# Historic Princeton



## ChristopherPaul (Sep 4, 2006)

I have lived in the Princeton NJ area for over six years now and never actually toured the historic sites. Well now I am less than two weeks away from moving to North Carolina and am in a way, cramming the local site seeing that I should have taken the time to do long ago.  

So yesterday my family did a three hour tour and saw all the major sites with a guide. It was very worthwhile. The only part that was not covered very well was the theological seminary. We passed it and the guide said some general comments, but nothing too detailed. I asked him if he knew where Benjamin Warfield and Charles Hodge lived, but he did not know. So I think we may return and spend more time just at the seminary.

I did find Jonathan and Sara Edwards resting place as well as Charles Hodge, Grover Cleveland, and many other famous Princetonians.

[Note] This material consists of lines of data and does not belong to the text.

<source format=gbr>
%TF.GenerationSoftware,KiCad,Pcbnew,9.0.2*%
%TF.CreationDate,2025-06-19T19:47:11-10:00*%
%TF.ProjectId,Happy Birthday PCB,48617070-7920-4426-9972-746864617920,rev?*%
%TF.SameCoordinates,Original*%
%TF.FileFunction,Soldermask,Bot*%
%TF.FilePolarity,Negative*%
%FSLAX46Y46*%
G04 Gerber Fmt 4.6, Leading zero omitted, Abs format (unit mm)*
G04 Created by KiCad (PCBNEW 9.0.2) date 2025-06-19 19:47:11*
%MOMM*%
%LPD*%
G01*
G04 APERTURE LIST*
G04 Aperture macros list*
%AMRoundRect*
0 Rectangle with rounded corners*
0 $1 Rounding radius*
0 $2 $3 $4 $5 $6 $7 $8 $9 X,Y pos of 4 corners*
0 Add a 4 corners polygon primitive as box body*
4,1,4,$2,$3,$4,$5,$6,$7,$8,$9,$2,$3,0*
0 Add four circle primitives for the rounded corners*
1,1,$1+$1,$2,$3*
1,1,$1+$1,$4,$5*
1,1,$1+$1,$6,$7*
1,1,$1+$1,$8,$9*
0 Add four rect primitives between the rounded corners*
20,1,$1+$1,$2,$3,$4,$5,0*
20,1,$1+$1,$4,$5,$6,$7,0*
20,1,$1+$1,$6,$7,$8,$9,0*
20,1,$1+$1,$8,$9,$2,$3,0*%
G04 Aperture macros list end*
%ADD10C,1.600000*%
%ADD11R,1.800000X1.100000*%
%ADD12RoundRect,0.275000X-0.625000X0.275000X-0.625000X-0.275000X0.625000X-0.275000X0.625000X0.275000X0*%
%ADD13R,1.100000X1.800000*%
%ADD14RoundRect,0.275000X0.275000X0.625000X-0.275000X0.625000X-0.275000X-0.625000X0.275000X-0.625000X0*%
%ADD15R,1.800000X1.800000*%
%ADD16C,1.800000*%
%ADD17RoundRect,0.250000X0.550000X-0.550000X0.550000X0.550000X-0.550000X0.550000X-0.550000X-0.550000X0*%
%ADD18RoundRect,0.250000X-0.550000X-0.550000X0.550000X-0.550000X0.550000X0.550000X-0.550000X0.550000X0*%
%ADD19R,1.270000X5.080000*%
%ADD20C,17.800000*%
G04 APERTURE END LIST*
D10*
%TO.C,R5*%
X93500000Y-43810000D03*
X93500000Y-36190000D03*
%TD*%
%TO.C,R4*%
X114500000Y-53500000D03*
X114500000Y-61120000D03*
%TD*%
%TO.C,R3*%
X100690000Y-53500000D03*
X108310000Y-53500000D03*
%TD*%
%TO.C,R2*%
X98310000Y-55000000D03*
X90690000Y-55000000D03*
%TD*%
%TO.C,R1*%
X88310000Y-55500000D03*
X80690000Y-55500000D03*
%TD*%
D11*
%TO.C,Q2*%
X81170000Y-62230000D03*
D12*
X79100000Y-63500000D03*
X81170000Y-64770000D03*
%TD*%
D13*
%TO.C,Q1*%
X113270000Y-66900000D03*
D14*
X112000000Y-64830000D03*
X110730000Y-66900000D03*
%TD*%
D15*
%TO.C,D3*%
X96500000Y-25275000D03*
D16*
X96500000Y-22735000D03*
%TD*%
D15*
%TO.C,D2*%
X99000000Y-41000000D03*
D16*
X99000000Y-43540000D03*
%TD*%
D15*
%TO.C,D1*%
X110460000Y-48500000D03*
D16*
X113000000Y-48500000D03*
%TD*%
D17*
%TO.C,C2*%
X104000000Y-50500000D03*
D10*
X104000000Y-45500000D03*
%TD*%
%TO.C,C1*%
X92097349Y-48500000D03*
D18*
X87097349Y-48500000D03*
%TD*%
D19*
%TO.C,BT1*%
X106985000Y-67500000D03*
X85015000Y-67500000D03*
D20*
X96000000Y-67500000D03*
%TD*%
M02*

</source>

I want to go back and see BB Warfield´s resting place as well as Alexander Hall and Hodge Hall.

*If anyone can think of some historic places relating to the seminary and historic Presbyterianism, please share.*


----------



## jaybird0827 (Sep 4, 2006)

Old Tennant Presbyterian; Tennant, NJ, not far from where you are.

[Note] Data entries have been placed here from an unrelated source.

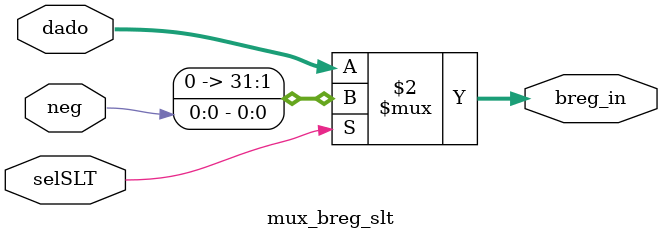
<source format=v>
module mux_breg_slt(selSLT, dado, neg, breg_in);

input [31:0] dado;
input neg, selSLT;
output [31:0] breg_in;

assign breg_in = (selSLT == 1)? {{31{1'b0}},neg} : dado;

endmodule

</source>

First Federated Presbyterian, 33rd and Avenue C; Bayonne, NJ is a national historic landmark. It was originally the site of an old Dutch Reformed Congregation that had been founded in colonial times. It was First Reformed Church until 1952. My parents were communicant members of First Reformed and I was baptised as an infant there.


----------



## VirginiaHuguenot (Sep 4, 2006)

This may be redundant but there was some discussion of the Princeton Seminary/cemetery here and of Archibald Alexander here.


----------



## ChristopherPaul (Sep 4, 2006)

> _Originally posted by jaybird0827_
> Old Tennant Presbyterian; Tennant, NJ, not far from where you are.
> 
> First Federated Presbyterian, 33rd and Avenue C; Bayonne, NJ is a national historic landmark. It was originally the site of an old Dutch Reformed Congregation that had been founded in colonial times. It was First Reformed Church until 1952. My parents were communicant members of First Reformed and I was baptised as an infant there.



I appreciate the information.

I am primarily concerned with Princeton and the seminary. But it is interesting to know about other sites not too far away.


----------



## ChristopherPaul (Sep 4, 2006)

> _Originally posted by VirginiaHuguenot_
> This may be redundant but there was some discussion of the Princeton Seminary/cemetery here and of Archibald Alexander here.



I witnessed the sites mentioned in the first thread. Aaron Burr is buried next to Jonathan Edwards in the Presidential lot. Very interesting cemetery.

[Edited on 9-4-2006 by ChristopherPaul]


----------



## Pilgrim (Sep 4, 2006)

This site may be of interest, but I'm thinking these sites are probably some of those you spoke of visiting earlier.


----------



## VirginiaHuguenot (Sep 27, 2006)

Princeton Cemetery


----------